Tari Kecak juga sering
disebut Tari Sanghyang yang dipertunjukkan sewaktu-waktu untuk upacara
keagamaan. Penari biasanya kemasukan roh dan bisa berkomunikasi dengan para dewa
atau para leluhur yang telah disucikan. Penari tersebut dijadikan sebagai media
untuk menyatakan sabda-Nya. Saat kerasukan, mereka juga akan melakukan tindakan
yang di luar dugaan, seperti melakukan gerakan berbahaya atau mengeluarkan
suara yang mereka tidak pernah keluarkan sebelumnya.
ASAL MULA NAMA KECAK
Wayan Limbak merupakan sosok
yang menciptakan Tari Kecak. Pada tahun 1930, Limbak sudah mempopulerkan tarian
ini ke mancanegara dan dibantu oleh Walter Spies, pelukis asal Jerman. Para
penari laki-laki yang menari kecak akan meneriakkan kata ‘cak cak cak’. Dari
situlah nama Kecak tercipta. Selain teriakan tersebut, alunan musik Tari Kecak
juga berasal dari suara kincringan yang diikatkan pada kaki penari pemeran
tokoh-tokoh Ramayana.
Di dalam lingkaran, para
penari lainnnya beraksi. Mereka memainkan tarian yang diambil dari episode
cerita Ramayana yang berusaha menyelamatkan Shinta dari tangan jahat Rahwana.
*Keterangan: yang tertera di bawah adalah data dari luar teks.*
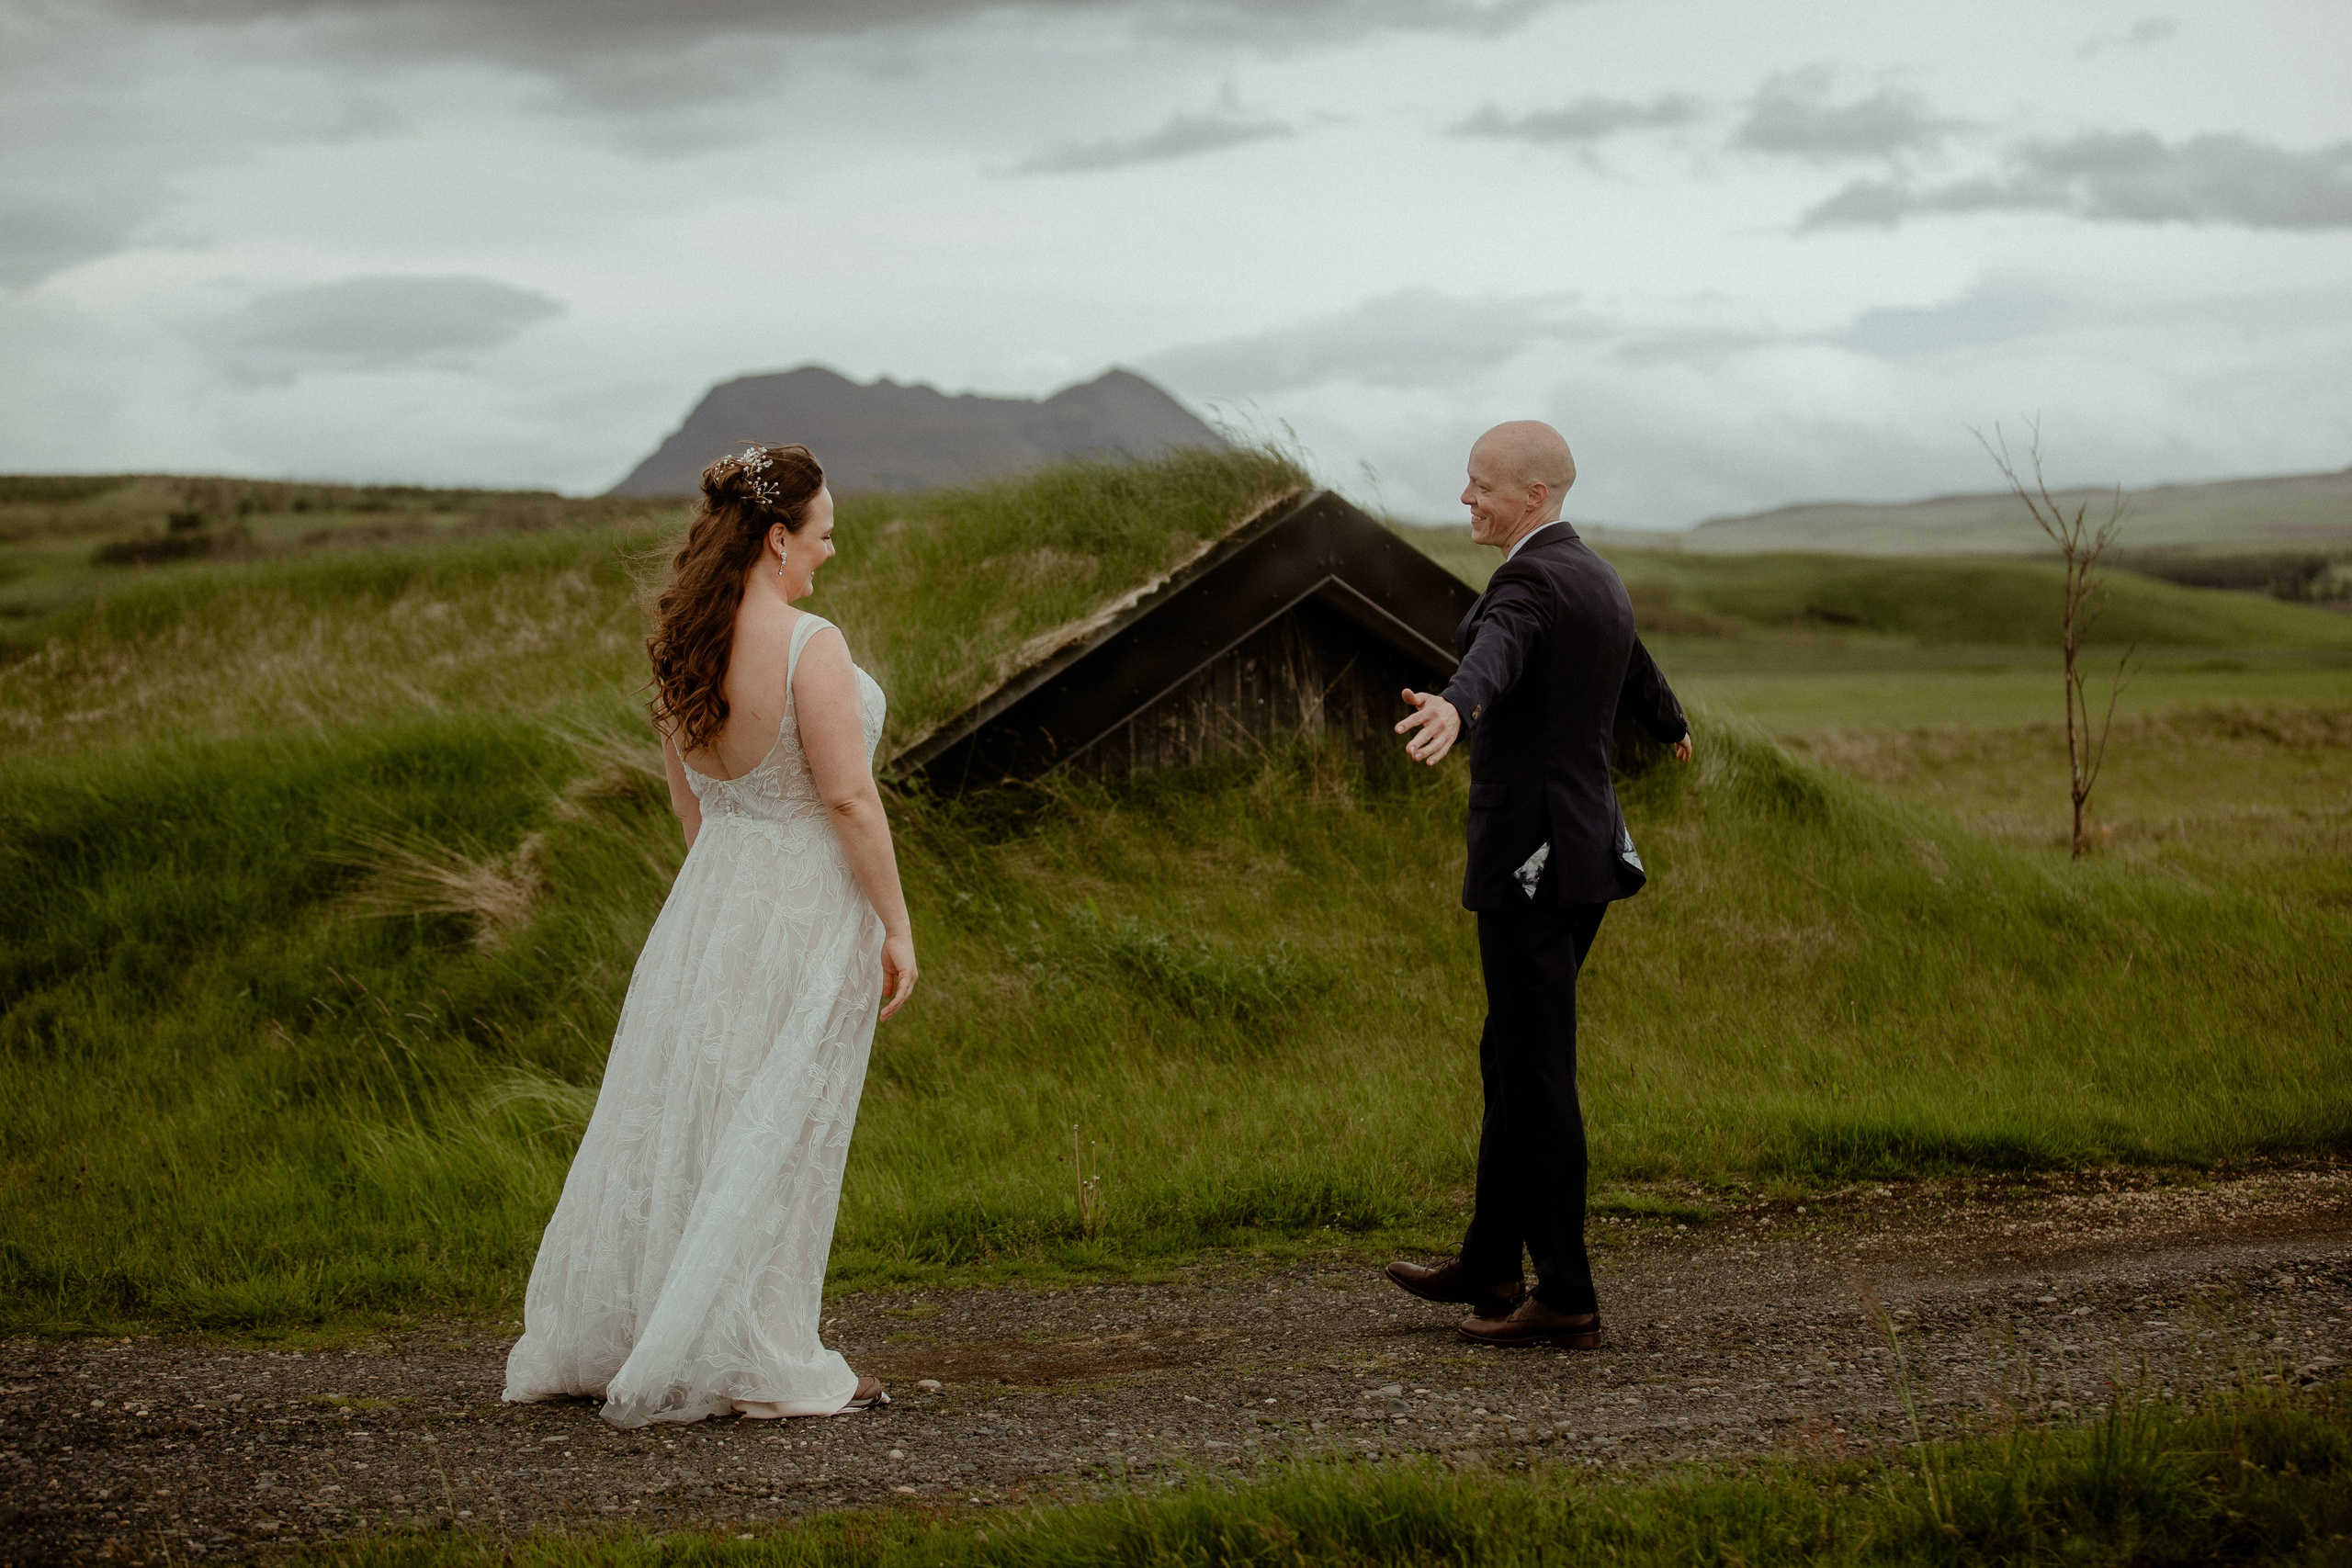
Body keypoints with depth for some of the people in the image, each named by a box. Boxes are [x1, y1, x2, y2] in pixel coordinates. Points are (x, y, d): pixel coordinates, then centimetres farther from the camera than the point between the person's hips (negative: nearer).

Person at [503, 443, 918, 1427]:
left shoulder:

Tak jarang, Tari Kecak juga melibatkan pengunjung yang tengah menonton aksi
tarian tersebut.
MEMILIKI BANYAK FUNGSI DAN PESAN MORAL
1. MENGANDUNG NILAI SENI TINGGI
Meskipun nggak diiringi
musik atau gamelan, tapi Tari Kecak tetap terlihat indah dan kompak. Gerakan
yang dibuat para penarinya bisa tetap seirama! Itulah yang membuatnya bernilai
seni tinggi dan dicintai oleh para turis. Meskipun turis yang menonton Tari
Kecak bukan beragama Hindu, namun mereka tetap senang menonton Tari Kecak.
Rasanya seperti ada yang kurang kalau ke Bali nggak nonton Tari Kecak!
2. BELAJAR MENGANDALKAN KEKUATAN TUHAN
Di Tari Kecak, ada adegan di
mana Rama meminta pertolongan pada Dewata. Hal itu membuktikan bahwa Rama
memercayai kekuatan Tuhan untuk menolomg dirinya. Tari Kecak juga dipercaya
sebagai salah satu ritual untuk memanggil dewi yang bisa mengusir penyakit dan
melindungi warga dan kekuatan jahat. Dewi yang biasanya dipanggil dalam ritual
tersebut adalah Dewi Suprabha atau Tilotama.
3. BANYAK PESAN MORAL
Tari Kecak memiliki cerita
mendalam dan menyampaikan pesan moral untuk penontonnya. Seperti, kesetiaan
Shinta pada suaminya Rama. Juga Burung Garuda yang rela mengorbankan sayapnya
demi menyelamatkan Shinta dari cengkeraman Rahwana. Dari cerita itu, kita juga
diajarkan agar tidak memiliki sifat buruk seperti Rahwana yang serakah dan suka
mengambil milik orang lain secara paksa.